In a deal that marks the company’s first push into longform TV production, Granada Entertainment USA is close to finalizing a deal with Showtime to co-finance at least 13 telefilms for the cabler.
Seven of the films will fall under the banner of “Great American Novels of the 20th Century,” and each pic will have a budget of $3 million or $4 million, sources said.
Half of the pictures will be produced by Showtime and half by Granada, but all will be distributed internationally through Granada’s BRITE distribution arm, and the two companies will share creative control on all the projects.
It’s not clear exactly how Granada and Showtime will divide the production costs, although one source said each side would pay roughly half.
Granada had no comment, and Showtime said the deal is still being negotiated. However the two companies have been hammering out the pact for nearly eight months, sources said, and they are expected to announce a deal as early as next week.
The deal is coming just days after it became known that Granada Film is negotiating with MGM for an output deal to co-finance about eight feature films a year (Daily Variety, March 9). Coincidentally, MGM has an output deal with Showtime for TV movies and series.
The fact that Showtime is doing a series of films on great American novels is the latest sign that the cabler is pushing hard into high-quality original programming that can compete with HBO for Emmy nods. Showtime has previously aired films of that caliber, such as “12 Angry Men,” and other cablers like USA Network are moving in that direction with telefilms such as “Moby Dick.”
Showtime and Granada haven’t yet agreed on which American novels will be adapted, although Granada is hoping to pick projects with strong international appeal. Granada is currently negotiating for the rights to adapt works from Ernest Hemingway, Edith Wharton and John Steinbeck, among others.
The company also is hoping to attract great contempo British and American writers to adapt the American novels with the most meaning to them.
Aside from the American novel telefilms, some of the other Showtime projects co-financed by Granada will be films already in development at Showtime that are of particular interest to Granada’s British and European constituency.
Other pics will be developed in the United Kingdom by Granada Films, headed by Pippa Cross, or by Granada Intl. drama, topped by Antony Root. Also, films will be developed by Granada Entertainment USA’s new longform division, headed by Jon Cowan and Robert Rovner.

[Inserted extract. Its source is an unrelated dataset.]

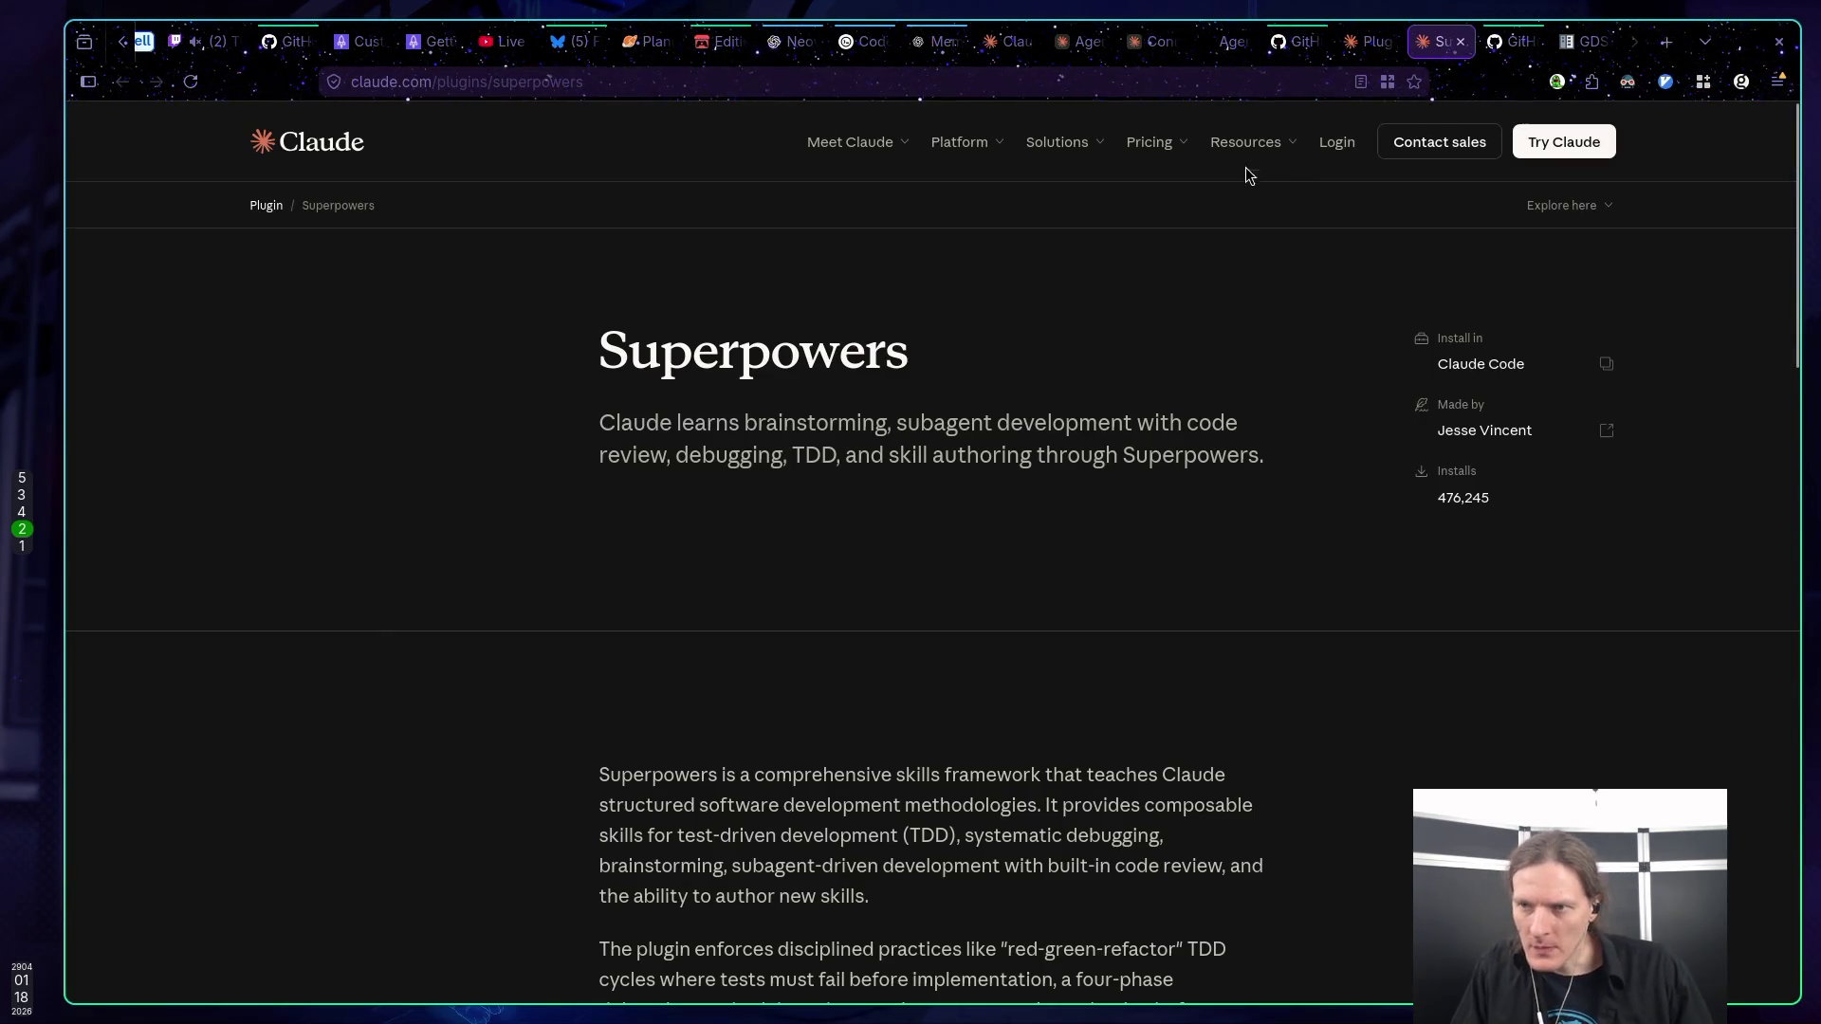
click(1363, 43)
click(1294, 42)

The Showtime deal is being spearheaded by Scott Siegler, president of Granada Entertainment USA, and Jerry Offsay, president of programming at Showtime Networks Inc.
Aside from the Showtime deal, Granada’s domestic longform division has sold a two-hour telefilm to ABC called “A Life Destroyed,” which will be executive produced and written by Cowan and Rovner, based on their original concept.
Granada also is working on projects with writers Gerald DiPego (“Phenomenon”), Brian Taggert (“V: The Final Battle”) and John Robert Bensink (“A Whisper Kills”).
Granada Entertainment USA is the U.S. production arm of British media conglom Granada. Formed just last year, the company produced the critically acclaimed but now-canceled ABC drama “Cracker,” based on the British series of the same name.
Granada is developing several other network pilots in addition to the longform projects.